Wilki największy sukces odniosły niewątpliwie na początku lat 90. Szacuje się, że razem z pirackimi wydaniami ich premierowa płyta z wielkim hitem „Son of the Blue Sky”, rozeszła się w nakładzie ponad miliona egzemplarzy.
Okazało się, że mimo upływu czasu rumska publiczność doskonale pamięta teksty przebojów Wilków i chętnie śpiewała wraz z zespołem. Przy nastrojowych melodiach pojawiło się nawet morze świateł z telefonów.
Robert Gawliński także nie zawiódł fanów, prezentując świetną kondycję i charakterystyczny głos, który jest jednym z najbardziej rozpoznawalnych na polskiej scenie muzycznej. Był to drugi występ tego wokalisty w Rumi. Wcześniej miał okazję zaśpiewać w naszym mieście bez zespołu Wilki, podczas kilkuletniego zawieszenia działalności grupy.

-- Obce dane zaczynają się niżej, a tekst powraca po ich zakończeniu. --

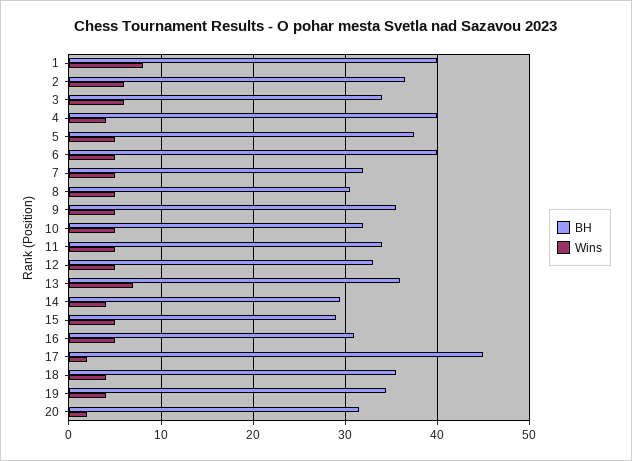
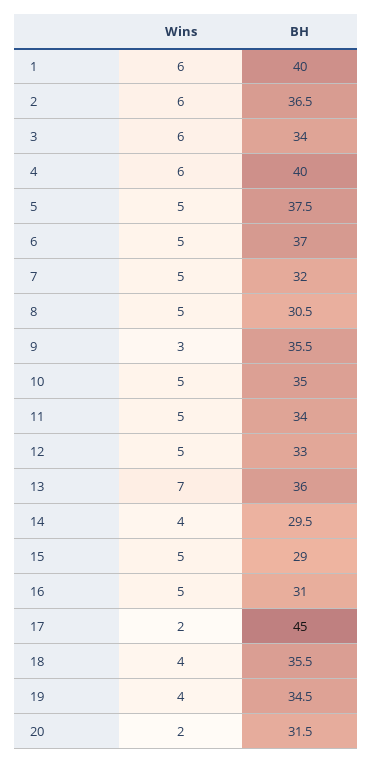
Wins, 1: 8 -> 6
Wins, 4: 4 -> 6
BH, 6: 40 -> 37
Wins, 9: 5 -> 3
BH, 10: 32 -> 35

Była też niespodzianka. Beniamin Gawliński – syn lidera Wilków – zaprezentował dwie autorskie kompozycje. Publiczność zgotowała mu gorące przyjęcie, nagradzając artystę szczerymi brawami. Dodatkową atrakcją wydarzenia była chętnie odwiedzana przez uczestników strefa gastronomiczna.
Koncert był kontynuacją tegorocznego cyklu „Letnie Granie w Rumi”, który przyciąga tysiące miłośników dobrej muzyki – mieszkańców i turystów chcących spędzić czas w przyjaznej atmosferze i w rytmie legendarnych przebojów.